2. Detailed Editorial  

   a. Observation  
   When you perform long division of x by y in base 10, you generate a sequence of remainders r₀, r₁, r₂, … where r₀ = x mod y and  
   rₖ₊₁ = (rₖ × 10) mod y.  
   - If at some step rₖ = 0, the division terminates (finite decimal).  
   - Otherwise, since there are only y possible nonzero remainders, eventually a remainder must repeat. The first time you see a previously seen remainder, you have detected the start of a cycle.  

   b. Definitions  
   - Let visited[r] = the step index at which remainder r first appeared (0-based for the first digit after the decimal).  
   - Suppose at step k we get remainder r that was first seen at step j = visited[r].  
     • The non-recurring length = j.  
     • The cycle length = k − j.  
   - If we see remainder 0 at step k (and never saw 0 before), then the decimal terminates after k digits and cycle length = 0.  

   c. Algorithm  
   1. Compute the initial remainder r = x mod y.  
   2. If r = 0, output “0 0”.  
   3. Initialize a vector `visited` of size y, filled with –1.  
   4. Set step = 0.  
   5. While r ≠ 0 and visited[r] = –1:  
       – visited[r] = step  
       – r = (r*10) mod y  
       – step++  
   6. If r = 0, the decimal terminates:  
       – non_recurring = step, cycle_length = 0  
   7. Else r repeated:  
       – non_recurring = visited[r]  
       – cycle_length = step − visited[r]  
   8. Print non_recurring and cycle_length.  

   d. Complexity  
   Each iteration either stops (r = 0) or marks a new remainder. There are at most y iterations, so O(y) time and O(y) memory. With y ≤ 10^6, this is efficient.

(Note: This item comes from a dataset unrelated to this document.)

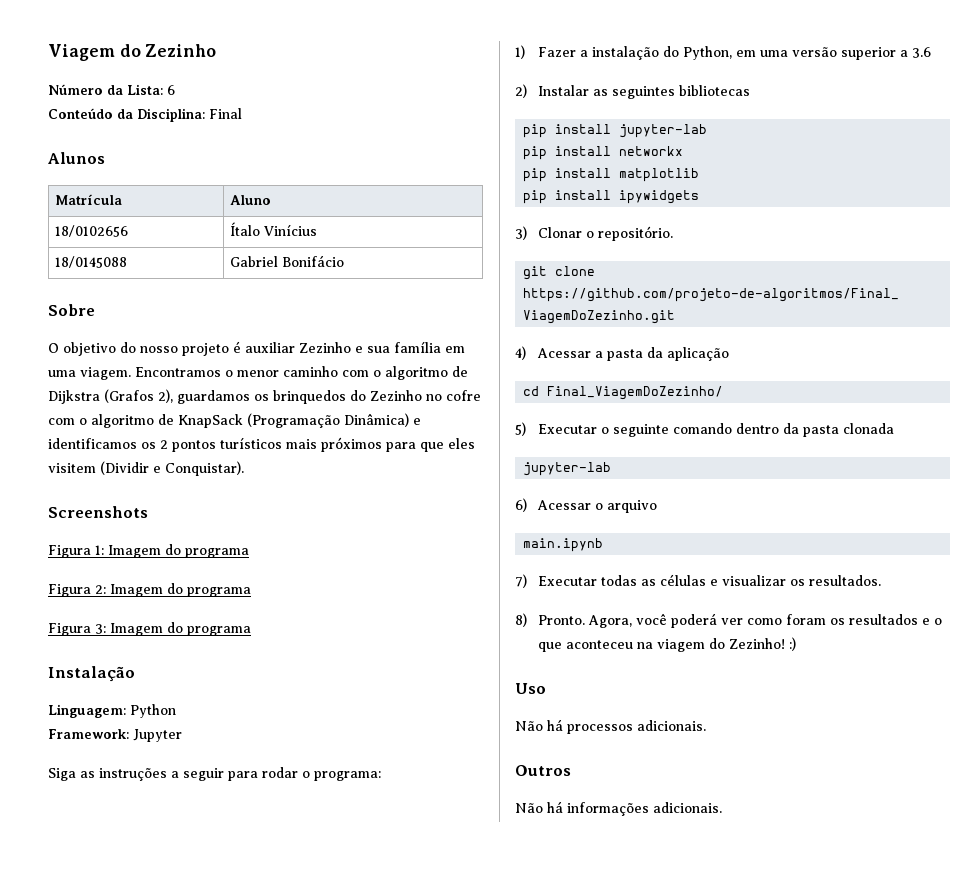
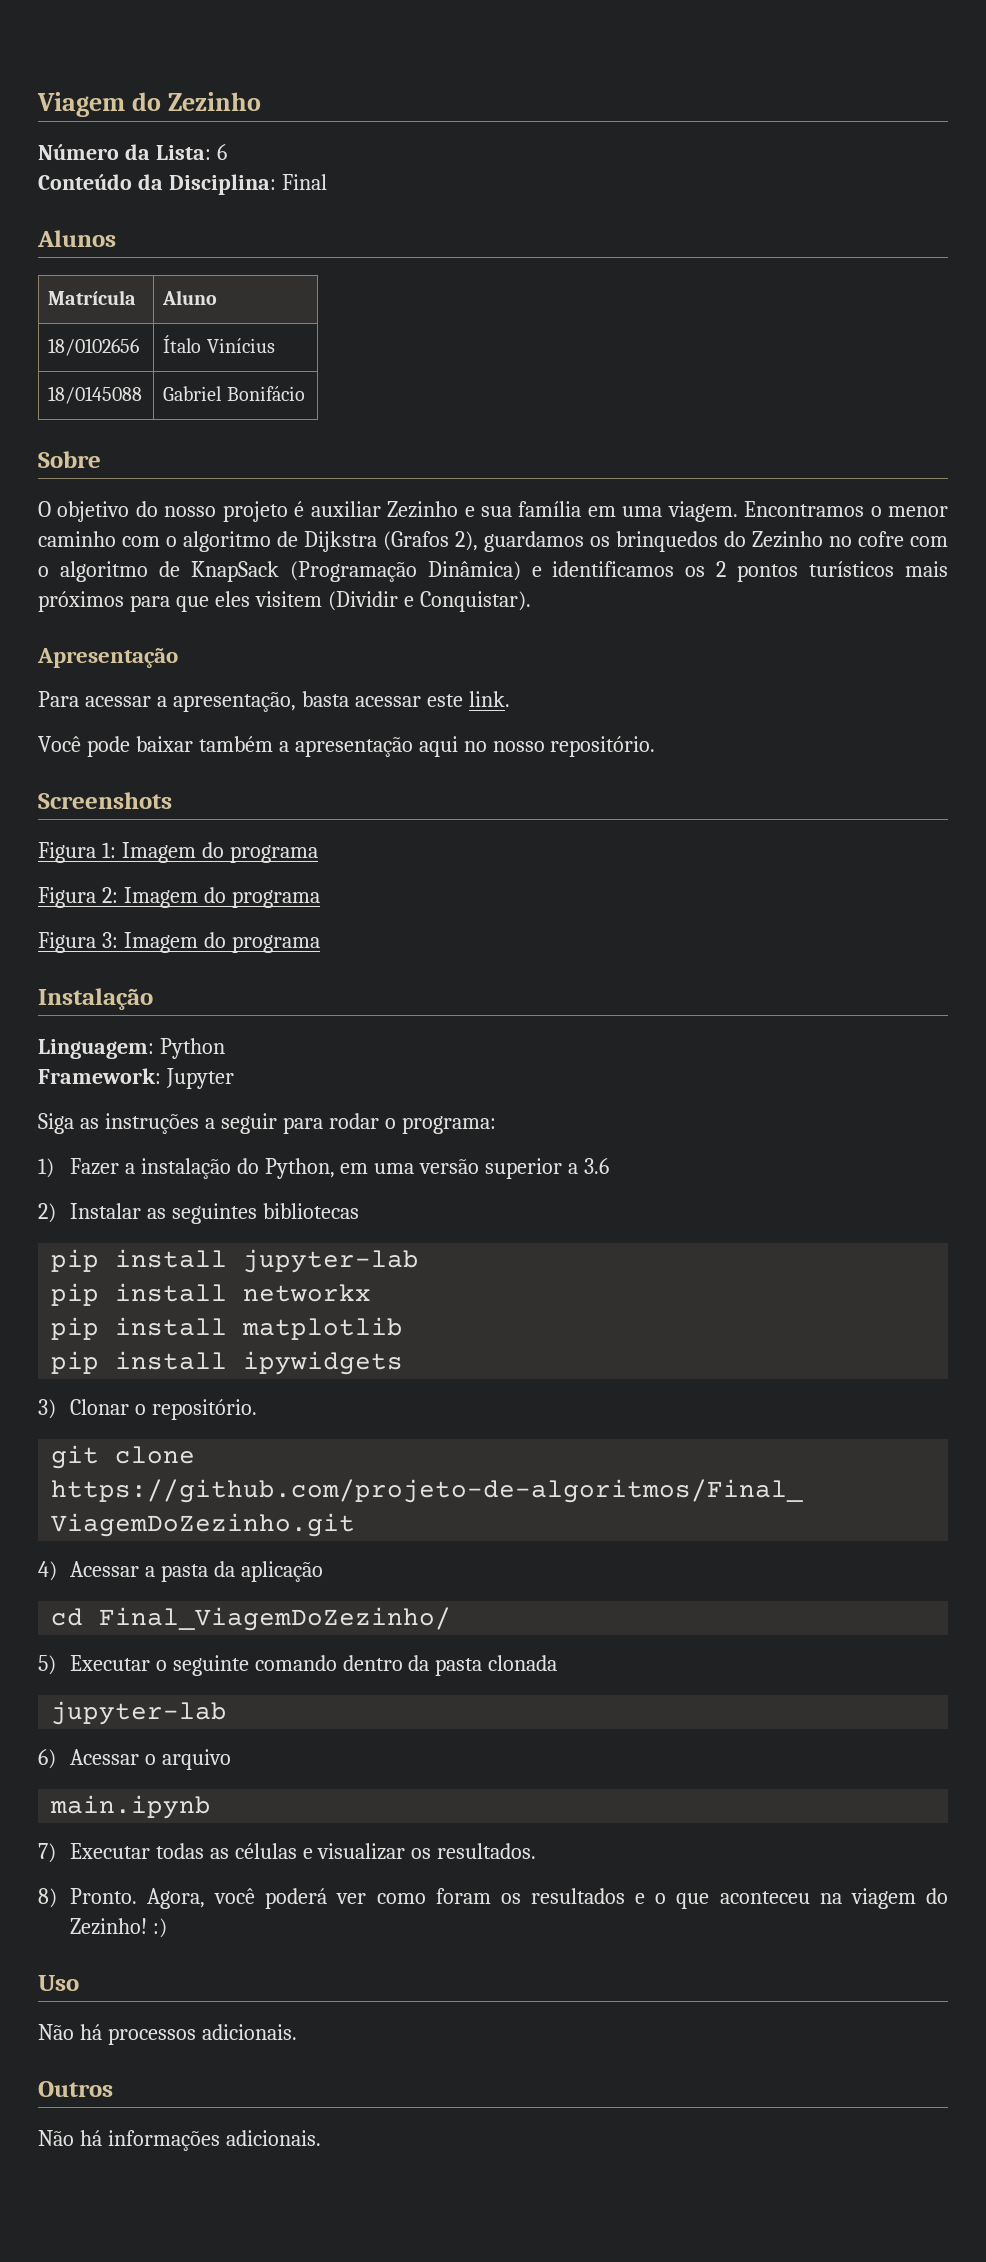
(244, 468) none -> [37,648,178,668] [38,691,510,712] [38,736,656,757] // Apresentação // Para acessar a apresentação, basta acessar este link. // Você pode baixar também a apresentação aqui no nosso repositório.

3. Provided C++ Solution with Detailed Comments  
```cpp
#include <bits/stdc++.h>
using namespace std;

// Find, for x/y in decimal, how many digits before the repeating cycle starts
// and the length of that cycle.
pair<int, int> find_decimal_info(int x, int y) {
    // visited[r] = index of digit when remainder r first appeared, -1 if unseen
    vector<int> visited(y, -1);

    // initial remainder after subtracting integer part
    int rem = x % y;
    int step = 0;  // counts how many decimal digits we've produced

    // simulate long division
    // stop if remainder is zero (finite decimal) or we see a repeat
    while (rem != 0 && visited[rem] == -1) {
        visited[rem] = step;         // mark when we saw this remainder
        rem = (rem * 10) % y;        // next remainder in long division
        ++step;                      // one more decimal digit
    }

    // if rem == 0, decimal terminated after 'step' digits
    if (rem == 0) {
        return {step, 0};            // no repeating cycle
    }
    // otherwise rem has repeated: cycle from visited[rem] to current step
    int first_occurrence = visited[rem];
    int cycle_len = step - first_occurrence;
    return {first_occurrence, cycle_len};
}

int main() {
    ios::sync_with_stdio(false);
    cin.tie(nullptr);

    int x, y;
    cin >> x >> y;

    // get non-recurring length and cycle length
    auto result = find_decimal_info(x, y);
    cout << result.first << ' ' << result.second << "\n";
    return 0;
}
```

4. Python Solution with Detailed Comments  
```python
def find_decimal_info(x, y):
    # visited[r] = index of digit when remainder r first appeared (-1 if unseen)
    visited = [-1] * y

    # initial remainder after integer part
    rem = x % y
    step = 0  # number of digits generated so far

    # long division simulation
    while rem != 0 and visited[rem] == -1:
        visited[rem] = step
        rem = (rem * 10) % y
        step += 1

    # if remainder became zero, decimal terminates
    if rem == 0:
        return step, 0  # non-recurring = step, cycle length = 0

    # found a cycle: starts at visited[rem], length = current step - start
    start = visited[rem]
    cycle_len = step - start
    return start, cycle_len

def main():
    x, y = map(int, input().split())
    non_rec, cycle = find_decimal_info(x, y)
    print(non_rec, cycle)

if __name__ == "__main__":
    main()
```

5. Compressed Editorial  
Track remainders during long division of x by y. Record the first occurrence index of each remainder in an array. Upon seeing remainder 0, decimal terminates; non-recurring = number of digits produced, cycle = 0. Upon seeing a repeated remainder r, the cycle starts at visited[r], so non-recurring = visited[r], cycle = current_step − visited[r]. Time and memory O(y).